- **TASK STATEMENT**
Give the data below again exactly, and drop each picture from it.

- **TASK MATERIAL**
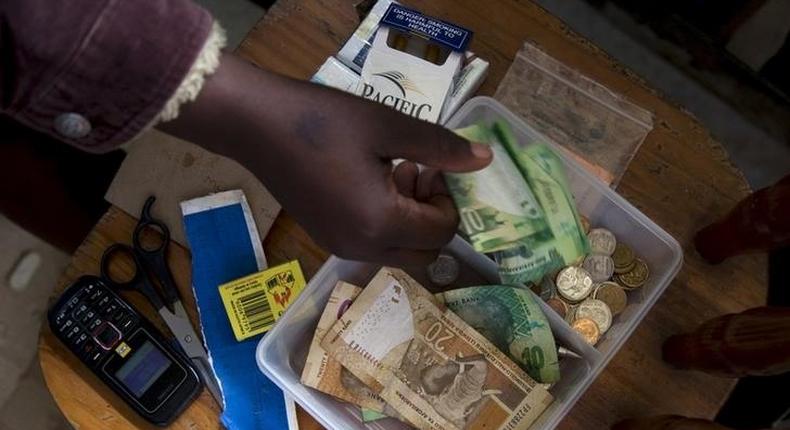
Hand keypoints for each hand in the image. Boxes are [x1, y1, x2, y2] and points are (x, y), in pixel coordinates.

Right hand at [162, 54, 491, 264]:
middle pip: (426, 253)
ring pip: (400, 252)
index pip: (442, 231)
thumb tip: (486, 159)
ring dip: (410, 220)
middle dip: (433, 216)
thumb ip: (440, 148)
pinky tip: (367, 183)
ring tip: (392, 172)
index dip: (448, 197)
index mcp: (381, 223)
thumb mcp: (388, 127)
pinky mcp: (326, 239)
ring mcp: (341, 248)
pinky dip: (385, 223)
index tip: (429, 162)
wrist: (256, 125)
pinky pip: (373, 245)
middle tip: (417, 172)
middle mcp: (363, 247)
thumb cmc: (324, 121)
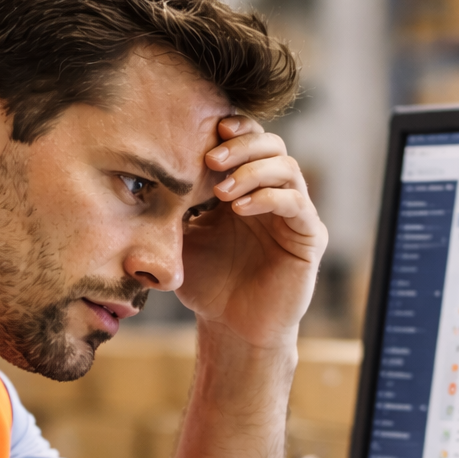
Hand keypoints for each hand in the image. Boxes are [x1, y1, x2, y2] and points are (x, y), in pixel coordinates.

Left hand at [178, 116, 327, 350]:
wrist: (231, 328)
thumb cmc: (208, 285)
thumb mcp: (182, 238)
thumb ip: (176, 205)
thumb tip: (149, 171)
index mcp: (246, 188)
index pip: (248, 141)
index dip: (232, 130)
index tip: (204, 131)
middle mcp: (274, 194)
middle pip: (271, 145)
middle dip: (241, 146)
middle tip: (211, 160)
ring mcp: (294, 214)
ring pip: (286, 168)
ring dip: (252, 171)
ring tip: (220, 191)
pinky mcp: (309, 237)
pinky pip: (297, 203)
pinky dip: (268, 197)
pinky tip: (239, 209)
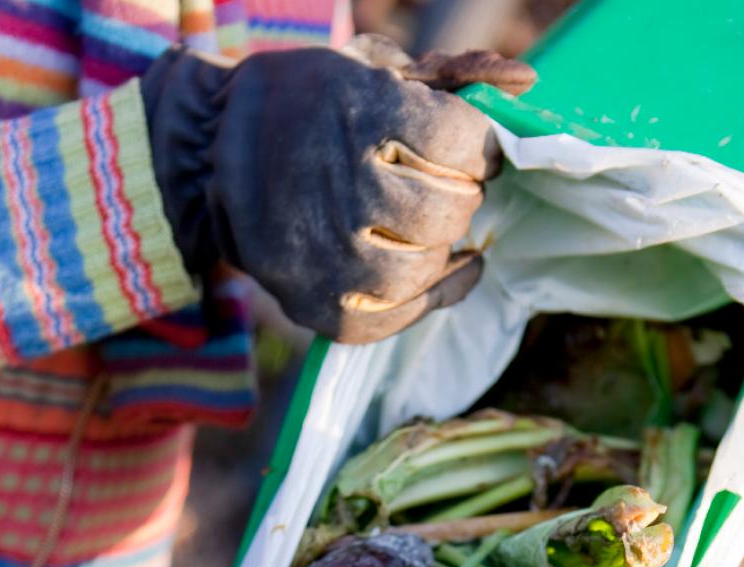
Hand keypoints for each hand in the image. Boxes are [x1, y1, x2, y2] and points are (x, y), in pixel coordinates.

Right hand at [140, 39, 532, 344]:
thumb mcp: (371, 70)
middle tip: (449, 189)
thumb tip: (528, 82)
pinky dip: (431, 297)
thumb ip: (454, 75)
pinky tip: (442, 273)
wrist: (214, 159)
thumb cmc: (309, 108)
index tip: (470, 150)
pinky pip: (396, 318)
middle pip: (447, 210)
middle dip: (462, 198)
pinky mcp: (318, 306)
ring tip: (433, 229)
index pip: (460, 143)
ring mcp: (327, 257)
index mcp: (360, 116)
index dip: (479, 148)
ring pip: (424, 269)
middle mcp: (343, 190)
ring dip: (443, 248)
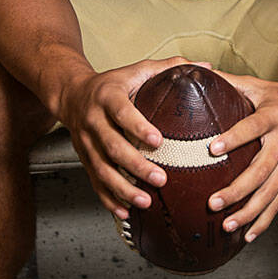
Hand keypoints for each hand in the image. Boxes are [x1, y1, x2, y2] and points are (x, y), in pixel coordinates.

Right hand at [55, 56, 200, 220]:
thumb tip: (205, 65)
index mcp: (108, 96)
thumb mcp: (137, 70)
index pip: (122, 112)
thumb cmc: (112, 83)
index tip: (158, 141)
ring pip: (102, 169)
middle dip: (135, 165)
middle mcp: (93, 120)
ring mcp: (86, 142)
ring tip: (145, 202)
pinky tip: (125, 213)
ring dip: (122, 188)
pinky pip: (94, 182)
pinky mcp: (84, 159)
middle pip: (111, 146)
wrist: (71, 94)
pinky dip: (108, 199)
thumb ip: (169, 67)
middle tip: (160, 179)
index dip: (138, 127)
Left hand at [205, 72, 277, 242]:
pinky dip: (264, 221)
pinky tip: (248, 235)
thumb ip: (228, 81)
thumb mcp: (259, 85)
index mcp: (274, 115)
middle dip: (237, 189)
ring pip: (271, 192)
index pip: (252, 127)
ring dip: (249, 211)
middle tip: (213, 202)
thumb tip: (196, 70)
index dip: (234, 138)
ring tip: (227, 225)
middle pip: (261, 169)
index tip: (212, 149)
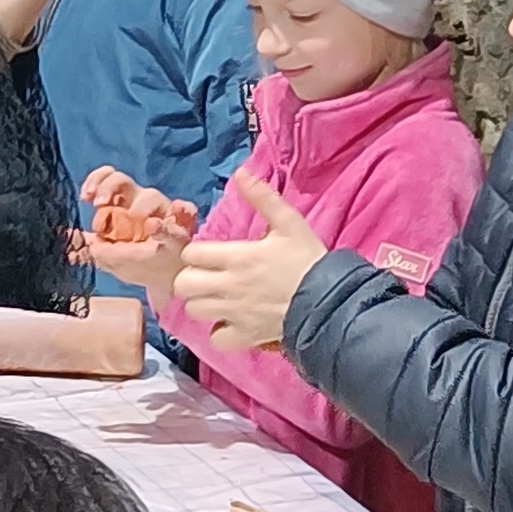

- **RESPONSE FOR THIS EXERCISE**
Hand keypoints for each hand in the image. Boxes are [x1, y1, x2, y2] and points are (x, y), in pixel coordinates.

Right hand at [162, 54, 491, 264]:
middle pip: (426, 253)
ring pip: (400, 252)
index pip: (442, 231)
thumb tip: (486, 159)
ring dip: (410, 220)
middle dip: (433, 216)
thumb ip: (440, 148)
pinky tip: (367, 183)
ring tip: (392, 172)
index dip: (448, 197)
index mcp: (381, 223)
thumb mcp: (388, 127)
pinky mcp: (326, 239)
ring mcp: (341, 248)
pinky dip: (385, 223)
index tip: (429, 162)
wrist: (256, 125)
pinky pip: (373, 245)
middle tip: (417, 172)
middle mcp: (363, 247)
thumb cmc: (324, 121)
Hand keypoints for each hand in the image. Boxes are [x1, y1, x2, y2] and points are (x, y), in pixel coordinates.

Left hand at [178, 116, 327, 350]:
wrist: (231, 328)
thumb cmc: (208, 285)
thumb mcp: (182, 238)
thumb ip: (176, 205)
thumb tip: (149, 171)
index mcp: (246, 188)
index pip: (248, 141)
index dip: (232, 130)
index tip: (204, 131)
middle mcp: (274, 194)
middle pip: (271, 145)
middle dip: (241, 146)
middle tip: (211, 160)
ring mcp: (294, 214)
ring pip: (286, 168)
ring dip: (252, 171)
ring tip: (220, 191)
pinky mcp: (309, 237)
pinky pip: (297, 203)
pinky dip: (268, 197)
pinky tip: (239, 209)
Hand keypoints for each hand in the image. Boxes are [x1, y1, x2, y2] and points are (x, y), in pixel coordinates.

Right hand at [140, 39, 532, 344]:
thumb mcp: (371, 70)
middle tip: (449, 189)
thumb tip: (528, 82)
pinky dip: (431, 297)
thumb ip: (454, 75)
pinky tip: (442, 273)
wrist: (214, 159)
thumb cmc: (309, 108)
index tip: (470, 150)
pinky pip: (396, 318)
middle pip: (447, 210)
middle dip: (462, 198)
pinky mcp: (318, 306)
ring tip: (433, 229)
index pip: (460, 143)
ring mcp: (327, 257)
index mcp: (360, 116)
index dip: (479, 148)
ring pip: (424, 269)
middle mcp: (343, 190)
ring dip: (443, 248)
Hand keypoints for each hand in the image. Boxes are [x1, y1, x2, y2] and points are (x, y), in pixel coordinates.

Right hand at [55, 56, 200, 220]:
thumb tip: (205, 65)
index mcp: (108, 96)
thumb mcp: (137, 70)
index pip: (122, 112)
thumb cmc: (112, 83)
index tip: (158, 141)
ring pip: (102, 169)
middle dip: (135, 165)
middle mcp: (93, 120)
ring mcp: (86, 142)
ring tip: (145, 202)
pinky tip: (125, 213)
ring dip: (122, 188)
pinky pip: (94, 182)
pinky mcp: (84, 159)
middle pip: (111, 146)
wrist: (71, 94)
pinky dip: (108, 199)
thumb ip: (169, 67)
middle tip: (160, 179)
index dip: (138, 127)
Left hand at [205, 72, 277, 242]:
pinky dip: (264, 221)
pinky tip: (248, 235)
thumb ip: (228, 81)
thumb mcp: (259, 85)
index mcp: (274, 115)
middle dip: (237, 189)
ring pip: (271, 192)
index pip: (252, 127)
ring dip: (249, 211)
middle tip: (213, 202)
thumb tip: (196, 70)
index dip: (234, 138)
ring tip: (227, 225)
middle pip: (261, 169)
index tip: (212, 149)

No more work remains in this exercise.